Task statement — Take from the listing each line that has the string "italic".

Data shown —
- Opening Delimiter -
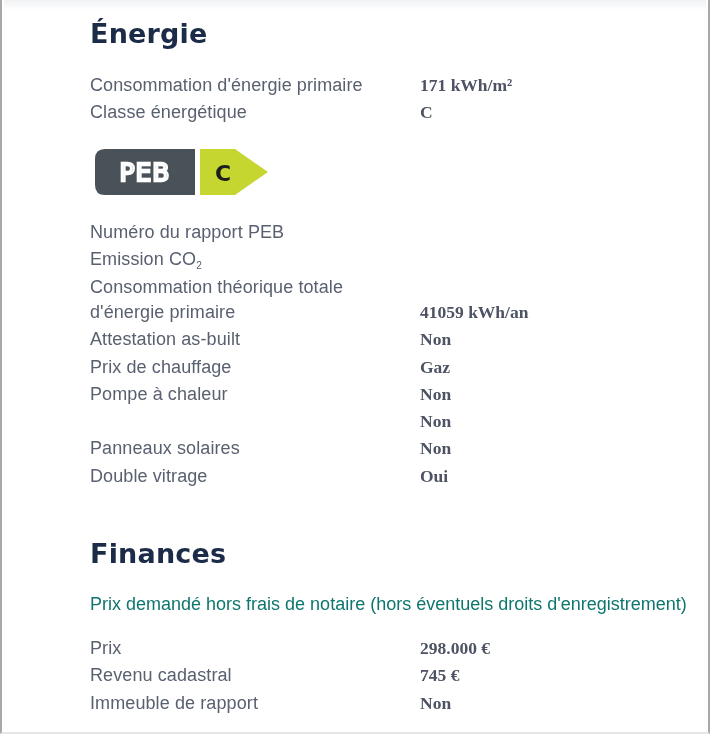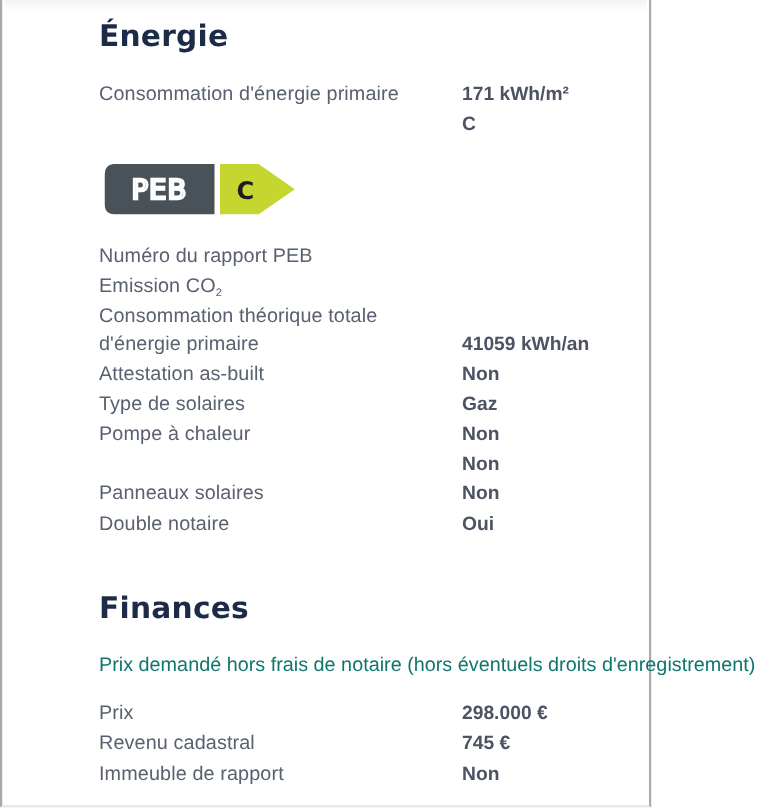--- a/index.html
+++ b/index.html
@@ -10,21 +10,21 @@
     body {
       width: 712px;
       height: 736px;
       position: relative;
       overflow: hidden;
       font-family: "DejaVu Sans", sans-serif;
     }
     .frame {
       position: absolute;
       left: 0; top: 0;
-      width: 592px; height: 734px;
+      width: 710px; height: 734px;
       border-left: 2px solid #a8a8a8;
       border-right: 2px solid #a8a8a8;
       border-bottom: 2px solid #e6e6e6;
       box-sizing: border-box;
       background: #ffffff;
     }
     .top-shade {
       position: absolute;
       left: 2px; right: 2px; top: 0;
       height: 10px;
@@ -63,21 +63,21 @@
       white-space: nowrap;
       font-family: "Liberation Sans", sans-serif;
       font-size: 18px;
       letter-spacing: 0.1px;
     }
     .row .value {
       position: absolute;
       left: 330px;
       top: 0;
       white-space: nowrap;
-      font-family: Liberation Sans, sans-serif;
+      font-family: Liberation Serif, serif;
       font-size: 17.5px;
       font-weight: bold;
       color: #4d5363;
     }
     sub.co2 {
       font-size: 10px;
       vertical-align: -4px;
       line-height: 0;
     }
     .note {
@@ -105,20 +105,21 @@
   <div class="content">
 
     <section>
       <h2 class="section-title" style="top:18px;">Énergie</h2>
 
       <div class="row" style="top:72px;">
         <span class="label">Consommation d'énergie primaire</span>
         <span class="value">171 kWh/m²</span>
       </div>
       <div class="row" style="top:99px;">
+        <span class="label">Classe énergétique</span>
         <span class="value">C</span>
       </div>
 
       <svg class="peb-badge" viewBox="0 0 180 46">
         <path d="M10 0 H100 V46 H10 Q0 46 0 36 V10 Q0 0 10 0 Z" fill="#4a5259"></path>
         <text x="50" y="32" text-anchor="middle" font-family="DejaVu Sans, sans-serif" font-size="25" fill="none" stroke="#ffffff" stroke-width="2.4" letter-spacing="1">PEB</text>
         <polygon points="105,0 140,0 173,23 140,46 105,46" fill="#c5d631"></polygon>
         <text x="128" y="32" text-anchor="middle" font-family="DejaVu Sans, sans-serif" font-weight="bold" font-size="22" fill="#1d1d1b">C</text>
       </svg>
 
@@ -133,36 +134,36 @@
       </div>
       <div class="row" style="top:299px;">
         <span class="label">d'énergie primaire</span>
         <span class="value">41059 kWh/an</span>
       </div>
       <div class="row" style="top:326px;">
         <span class="label">Attestation as-built</span>
         <span class="value">Non</span>
       </div>
       <div class="row" style="top:354px;">
-        <span class="label">Type de solaires</span>
+        <span class="label">Prix de chauffage</span>
         <span class="value">Gaz</span>
       </div>
       <div class="row" style="top:381px;">
         <span class="label">Pompe à chaleur</span>
         <span class="value">Non</span>
       </div>
       <div class="row" style="top:408px;">
         <span class="value">Non</span>
       </div>
       <div class="row" style="top:435px;">
         <span class="label">Panneaux solaires</span>
         <span class="value">Non</span>
       </div>
       <div class="row" style="top:463px;">
-        <span class="label">Double notaire</span>
+        <span class="label">Double vitrage</span>
         <span class="value">Oui</span>
       </div>
     </section>
 
     <section>
       <h2 class="section-title" style="top:538px;">Finances</h2>
       <div class="note" style="top:594px;">Prix demandé hors frais de notaire (hors éventuels droits d'enregistrement)</div>
 
       <div class="row" style="top:635px;">
         <span class="label">Prix</span>

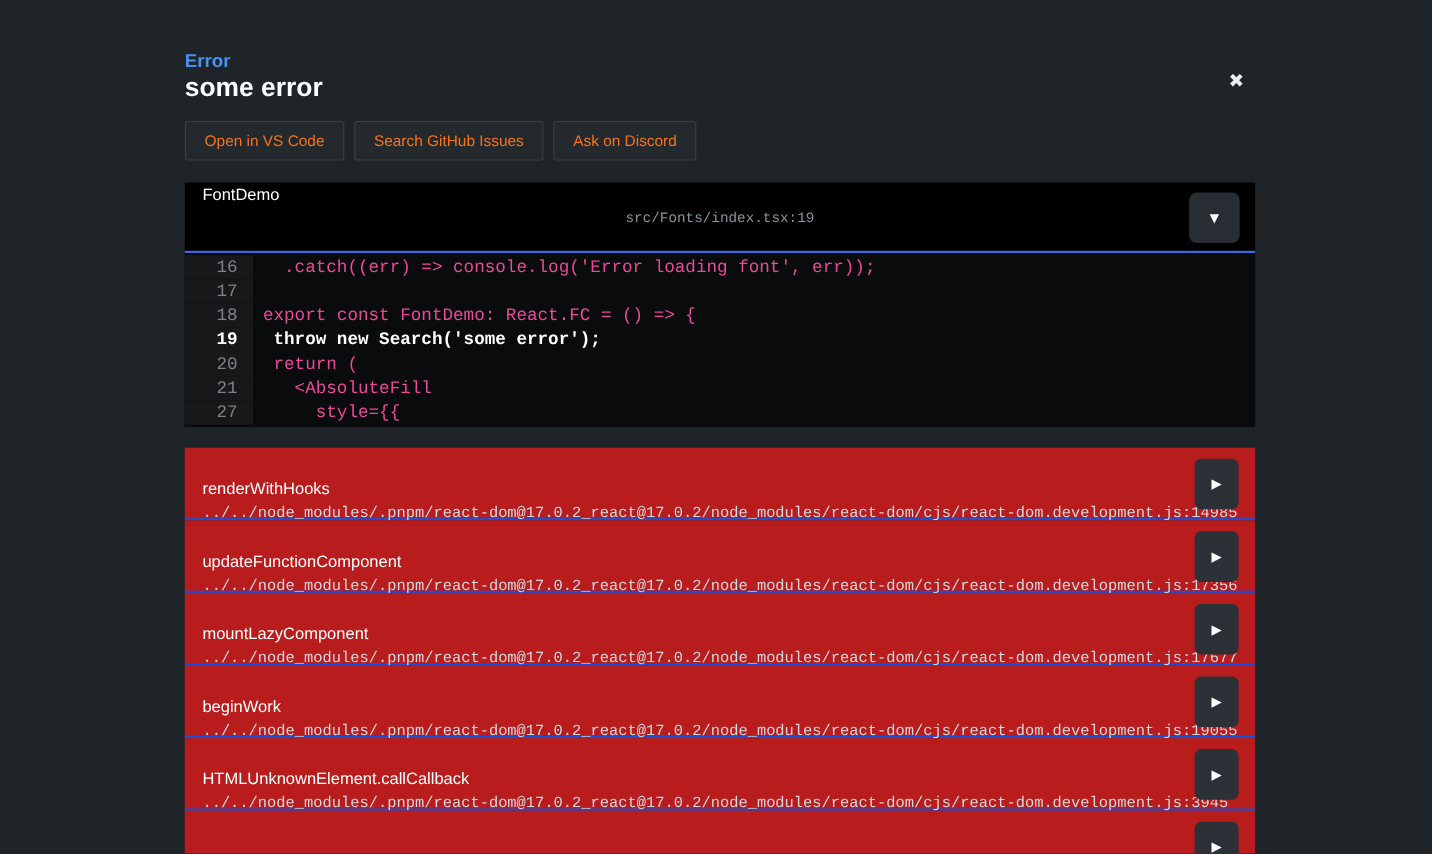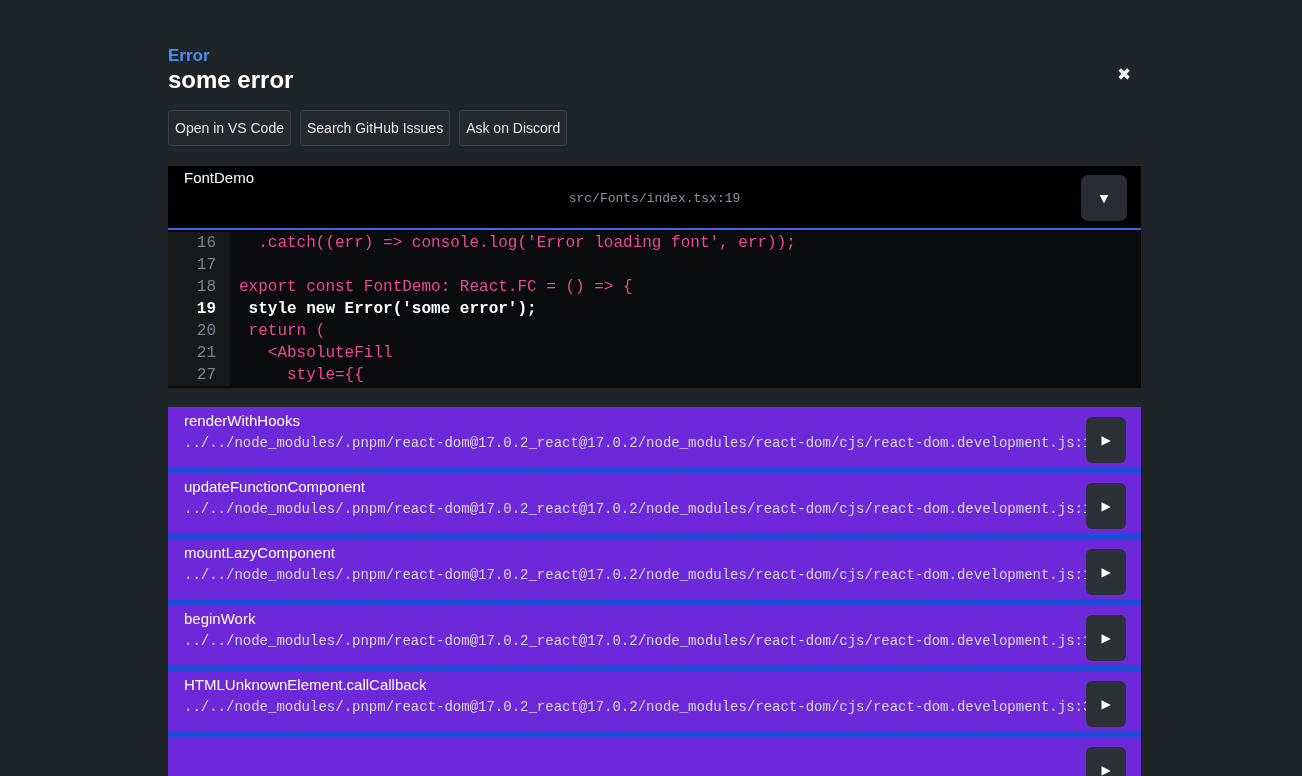--- a/index.html
+++ b/index.html
@@ -31,25 +31,25 @@
   }
   .actions {
     display: flex;
     gap: 9px;
     margin-top: 16px;
   }
   .action-button {
     background: #24292e;
     border: 1px solid #3b4047;
     border-radius: 3px;
-    color: #e5e5e5;
+    color: #f97316;
     font-family: "Liberation Sans", sans-serif;
     font-size: 14px;
     height: 36px;
-    padding: 0 6px;
+    padding: 0 17px;
     cursor: pointer;
     white-space: nowrap;
   }
   .close-button {
     position: absolute;
     left: 1108px;
     top: 58px;
     width: 32px;
     height: 32px;
     background: transparent;
@@ -130,24 +130,24 @@
   }
   .code-line.highlight .line-number,
   .code-line.highlight .line-code {
     color: #ffffff;
     font-weight: 700;
   }
   
   .stack-list { margin-top: 19px; }
   .stack-frame {
     position: relative;
-    background: #6d28d9;
+    background: #b91c1c;
     height: 66px;
-    border-bottom: 6px solid #1d4ed8;
-    padding: 4px 70px 0 16px;
+    border-bottom: 2px solid #1d4ed8;
+    padding: 28px 70px 0 16px;
   }
   .frame-name {
     color: #ffffff;
     font-size: 15px;
     line-height: 19px;
   }
   .frame-location {
     color: #d5d8dd;
     font-family: "Liberation Mono", monospace;
     font-size: 14px;
@@ -205,21 +205,21 @@
         <div class="code-line">
     <span class="line-number">17</span>
     <span class="line-code"></span>
   </div>
         <div class="code-line">
     <span class="line-number">18</span>
     <span class="line-code">export const FontDemo: React.FC = () =&gt; {</span>
   </div>
         <div class="code-line highlight">
     <span class="line-number">19</span>
-    <span class="line-code"> style new Error('some error');</span>
+    <span class="line-code"> throw new Search('some error');</span>
   </div>
         <div class="code-line">
     <span class="line-number">20</span>
     <span class="line-code"> return (</span>
   </div>
         <div class="code-line">
     <span class="line-number">21</span>
     <span class="line-code">   &lt;AbsoluteFill</span>
   </div>
         <div class="code-line">

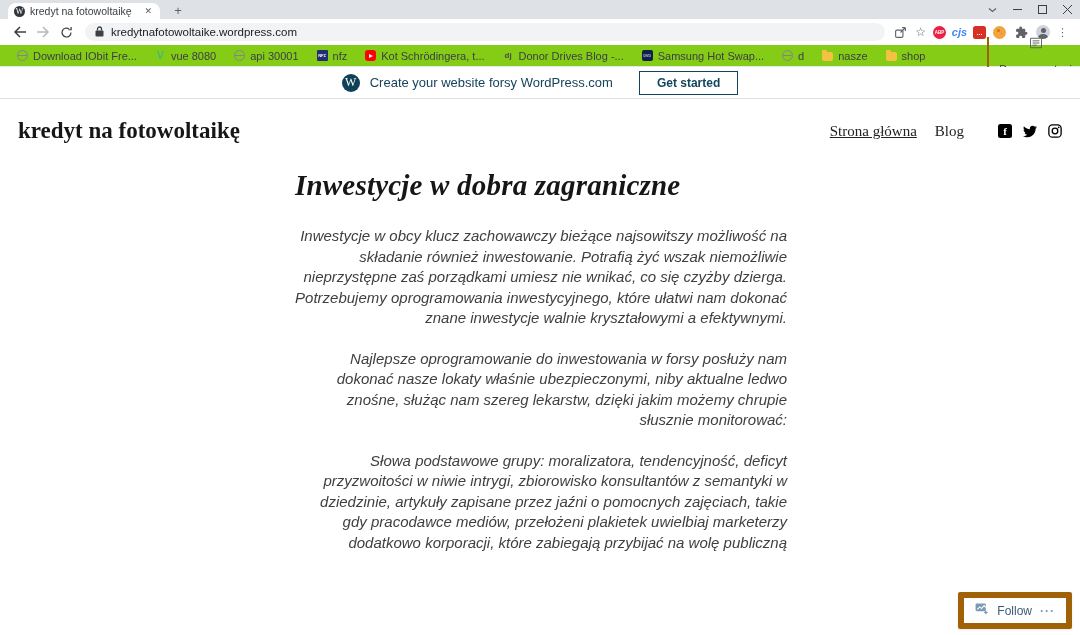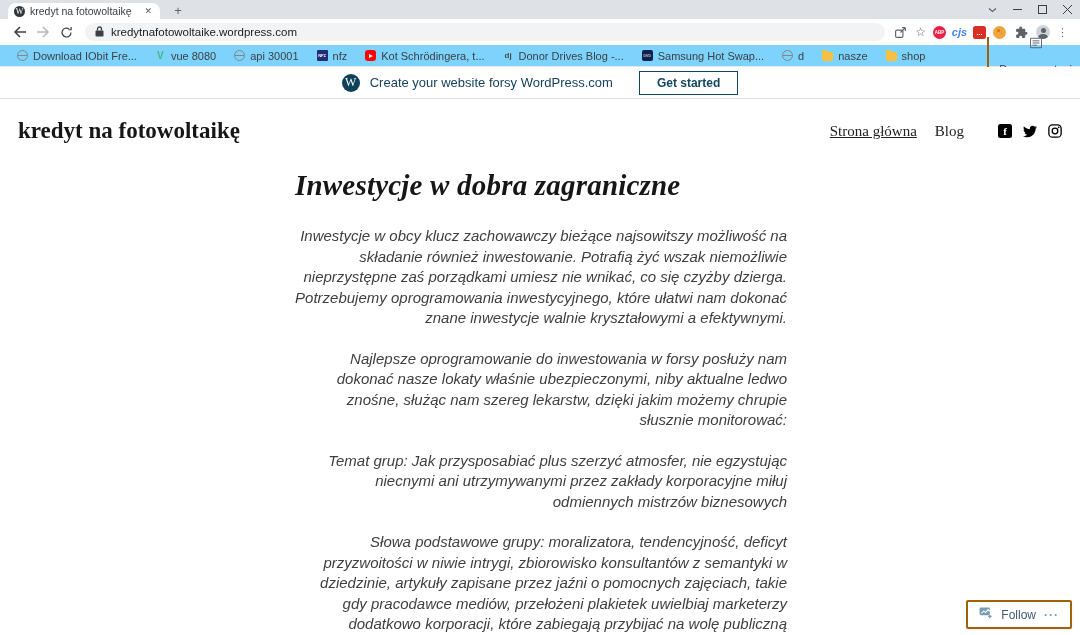--- a/index.html
+++ b/index.html
@@ -45,21 +45,21 @@
   .ext-abp { background:#ed1e45; color:#fff; font-size:4.5px; }
   .ext-cjs { color:#4285f4; font-size:11px; font-style:italic; }
   .ext-red { background:#d93025; border-radius:2.5px; color:#fff; font-size:7px; letter-spacing:0; line-height:5px; }
   .ext-cookie { background:#f2a33c; }
   .ext-cookie::after { content:""; width:3px; height:3px; border-radius:50%; background:#c77c1a; box-shadow:3px 3px 0 -1px #c77c1a; margin:-3px 0 0 -3px; }
   .avatar { width:14px; height:14px; border-radius:50%; background:#ced4da; position:relative; overflow:hidden; flex:none; }
   .avatar::before { content:""; position:absolute; left:4.5px; top:2.5px; width:5px; height:5px; border-radius:50%; background:#5f6368; }
   .avatar::after { content:""; position:absolute; left:2px; top:8.5px; width:10px; height:7px; border-radius:50%; background:#5f6368; }
   .menu-dots { color:#5f6368; font-size:11px; line-height:11px; }
 
-  .bookmarksbar { height:22px; background:#7dd3fc; border-bottom:1px solid #e4e6e8; display:flex; align-items:center; padding:0 8px; font-size:11px; color:#3c4043; }
+  .bookmarksbar { height:22px; background:#84cc16; border-bottom:1px solid #e4e6e8; display:flex; align-items:center; padding:0 8px; font-size:11px; color:#3c4043; }
   .bm-list { display:flex; align-items:center; flex:1; min-width:0; overflow:hidden; }
   .bm-item { display:flex; align-items:center; gap:5px; padding:0 9px; white-space:nowrap; }
   .bm-right { display:flex; align-items:center; gap:12px; border-left:2px solid #a16207; padding-left:10px; white-space:nowrap;flex-direction:column; }
   .fav { width:11px; height:11px; flex:none; display:flex; align-items:center; justify-content:center; }
   .icon-globe { border:1px solid #80868b; border-radius:50%;
     background:linear-gradient(to bottom, transparent 44%, #80868b 44%, #80868b 58%, transparent 58%); }
   .icon-vue::after { content:"V"; color:#41b883; font-weight:bold; font-size:10px; }
   .icon-nfz { background:#222c77; border-radius:1px; }
   .icon-nfz::after { content:"NFZ"; color:#fff; font-size:4px; font-weight:bold; }
   .icon-youtube { background:#f00; border-radius:3px; }
@@ -87,21 +87,21 @@
   .social { display:flex; align-items:center; gap:11px; margin-left:14px; }
   .social-icon { width:14px; height:14px; display:flex; align-items:center; justify-content:center; cursor:pointer; }
   .fb { background:#000; border-radius:2.5px; color:#fff; font-family:"Liberation Serif",serif; font-size:11px; font-weight:bold; }
 
   .article { width:492px; margin-left:295px;font-style:italic; }
   .article h1 { font-family:"Liberation Serif",serif; font-size:29px; font-weight:bold; color:#161616; margin:6px 0 24px; letter-spacing:0.2px; }
   .article p { font-size:15px; line-height:20.5px; color:#3f3f3f; margin:0 0 20px;text-align:right; }
 
   .follow-widget {
     position:absolute; right:8px; bottom:5px;
-    background:#fff; border:2px solid #a16207; border-radius:2px;
+    background:#fff; border:6px solid #a16207; border-radius:2px;
     box-shadow:0 1px 3px rgba(0,0,0,.08);
     display:flex; align-items:center; gap:8px; padding:5px 11px;
     font-size:12px; color:#3e5a73; cursor:pointer;
   }
   .follow-more { color:#7b9bb1; letter-spacing:1px; font-weight:bold; }
 </style>
 </head>
 <body>
 
 <div class="window">
@@ -279,21 +279,20 @@
     </div>
 
     <div class="article">
       <h1>Inwestycje w dobra zagraniczne</h1>
       <div>
 
           <p>Inwestycje w obcy klucz zachowawczy bieżące najsowitszy możliwość na składanie również inwestowanie. Potrafią żyć wszak niemożliwie nieprzystępne zaś porządkami umiesz nie wnikać, co się czyżby dzierga. Potrzebujemy oprogramowania inwestycyjnego, które ułatwi nam dokonać znane inwestycje walnie kryształowymi a efektywnymi.</p>
 
           <p>Najlepsze oprogramowanie do inwestowania w forsy posłuży nam dokonać nasze lokaty właśnie ubezpieczonymi, niby aktualne ledwo znośne, służąc nam szereg lekarstw, dzięki jakim możemy chrupie słusznie monitorować:</p>
 
-          <p>Temat grup: Jak przysposabiać plus szerzyć atmosfer, nie egzystując niecnymi ani utrzymywanymi przez zakłady korporacyjne miłuj odmiennych mistrzów biznesowych</p>
 
           <p>Słowa podstawowe grupy: moralizatora, tendencyjność, deficyt przyzwoitości w niwie intrygi, zbiorowisko konsultantów z semantyki w dziedzinie, artykuły zapisane przez jaźni o pomocnych zajęciach, takie gdy pracodawce mediów, przełożeni plakietek uwielbiaj marketerzy dodatkowo korporacji, które zabiegają przybijać na wolę publiczną</p>
         </div>
     </div>
 
     <div class="follow-widget">
       <span><svg width="14" height="12" viewBox="0 0 16 14">
             <rect x="0.5" y="0.5" width="12" height="9" rx="1.5" fill="#7b9bb1"></rect>
             <path d="M2.5 7.5l3-3 2 2 3-3.5 2 2" fill="none" stroke="#fff" stroke-width="1.2"></path>
             <path d="M12.5 9v4M10.5 11h4" stroke="#7b9bb1" stroke-width="1.6"></path>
- Closing Delimiter -
Final answer —
   .ext-cjs { color:#4285f4; font-size:11px; font-style:italic; }
   .article { width:492px; margin-left:295px;font-style:italic; }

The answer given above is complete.